- **READING TEXT**:

□ □ □ □ □

During the 2009 elections, Ahmadinejad targeted Rafsanjani, who had long been the center of many conspiracy theories regarding his supposed vast wealth and power. Ahmadinejad sought to portray Rafsanjani as the center of a corrupt “mafia” and to paint his main reformist rival, Mir Hossein Mousavi, as Rafsanjani’s puppet.
While the Perseverance Front has been vocal in its criticism of Rafsanjani, its members also recently distanced themselves from the Ahmadinejad government.
The group has chosen Kamran Baqeri Lankarani as its nominee for the elections. Lankarani, a former health minister, has stated that “spreading the word of Islam, ensuring justice for all, and keeping campaign pledges will be high on his agenda.” Somewhat ironically, Lankarani first gained widespread public recognition in 2009 when Ahmadinejad declared “he is my peach.”
Front of the Epic Makers of the Islamic Revolution
This nascent camp of principlists consists primarily of veterans of the Iran-Iraq War. The group has announced MP Alireza Zakani as its presidential candidate.
Zakani has stated that he will focus on stabilizing the prices of goods, creating a fairer distribution of wealth, extirpating corruption, and sustaining a “more inclusive social welfare program.” He has said that “making empty promises without any effort to fulfill them was the major weakness of the Ahmadinejad’s administration.”

□ □ □ □ □

- **EXERCISE DESCRIPTION**:
Write out the full passage on Iran's election factions word for word. The listing that comes next has no connection to the passage on Iran's election factions.

- **RECORDED INFORMATION**:
□ □ □ □ □

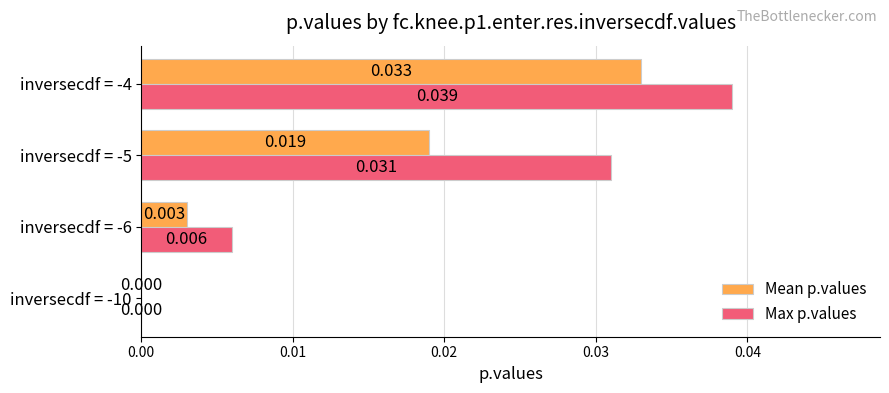

Which series has the largest total across all categories?

Max p.values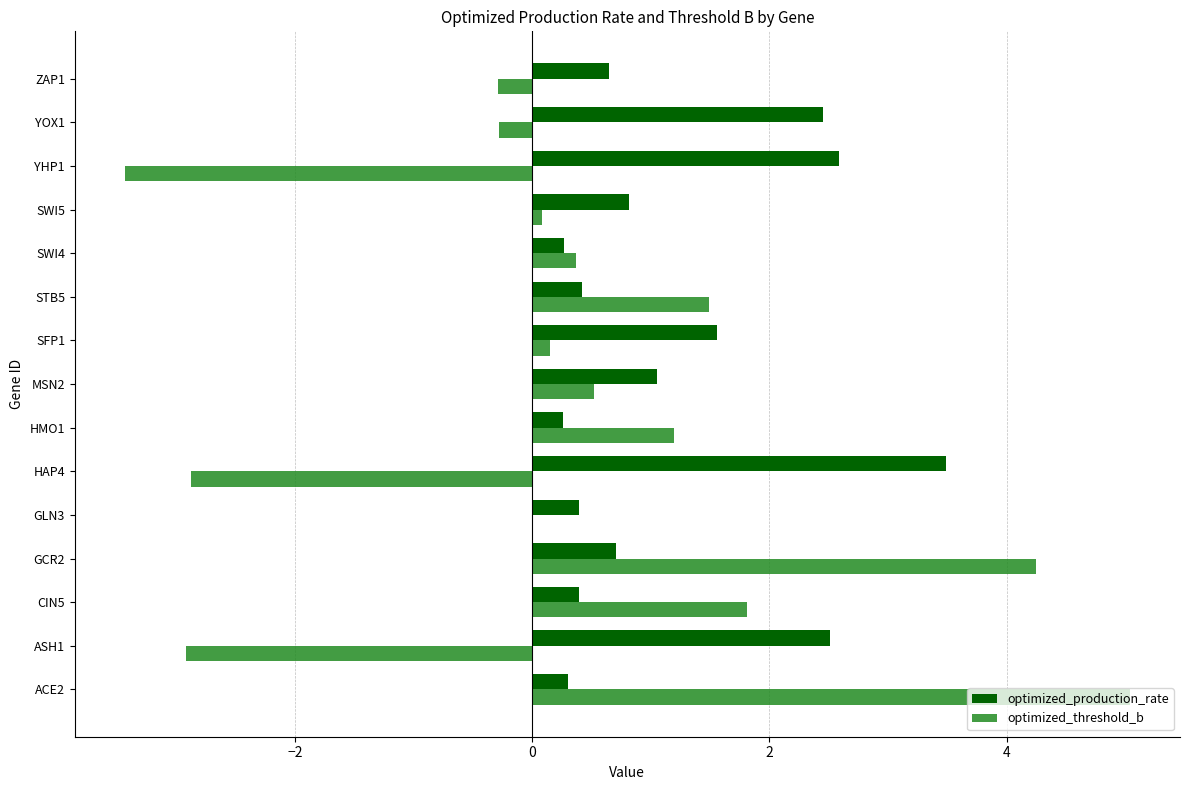

Which series changed the most between ASH1 and MSN2?

optimized_threshold_b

□ □ □ □ □

- **ANSWER TO THE PROBLEM**:
During the 2009 elections, Ahmadinejad targeted Rafsanjani, who had long been the center of many conspiracy theories regarding his supposed vast wealth and power. Ahmadinejad sought to portray Rafsanjani as the center of a corrupt “mafia” and to paint his main reformist rival, Mir Hossein Mousavi, as Rafsanjani’s puppet.
While the Perseverance Front has been vocal in its criticism of Rafsanjani, its members also recently distanced themselves from the Ahmadinejad government.
The group has chosen Kamran Baqeri Lankarani as its nominee for the elections. Lankarani, a former health minister, has stated that “spreading the word of Islam, ensuring justice for all, and keeping campaign pledges will be high on his agenda.” Somewhat ironically, Lankarani first gained widespread public recognition in 2009 when Ahmadinejad declared “he is my peach.”
Front of the Epic Makers of the Islamic Revolution
This nascent camp of principlists consists primarily of veterans of the Iran-Iraq War. The group has announced MP Alireza Zakani as its presidential candidate.
Zakani has stated that he will focus on stabilizing the prices of goods, creating a fairer distribution of wealth, extirpating corruption, and sustaining a “more inclusive social welfare program.” He has said that “making empty promises without any effort to fulfill them was the major weakness of the Ahmadinejad’s administration.”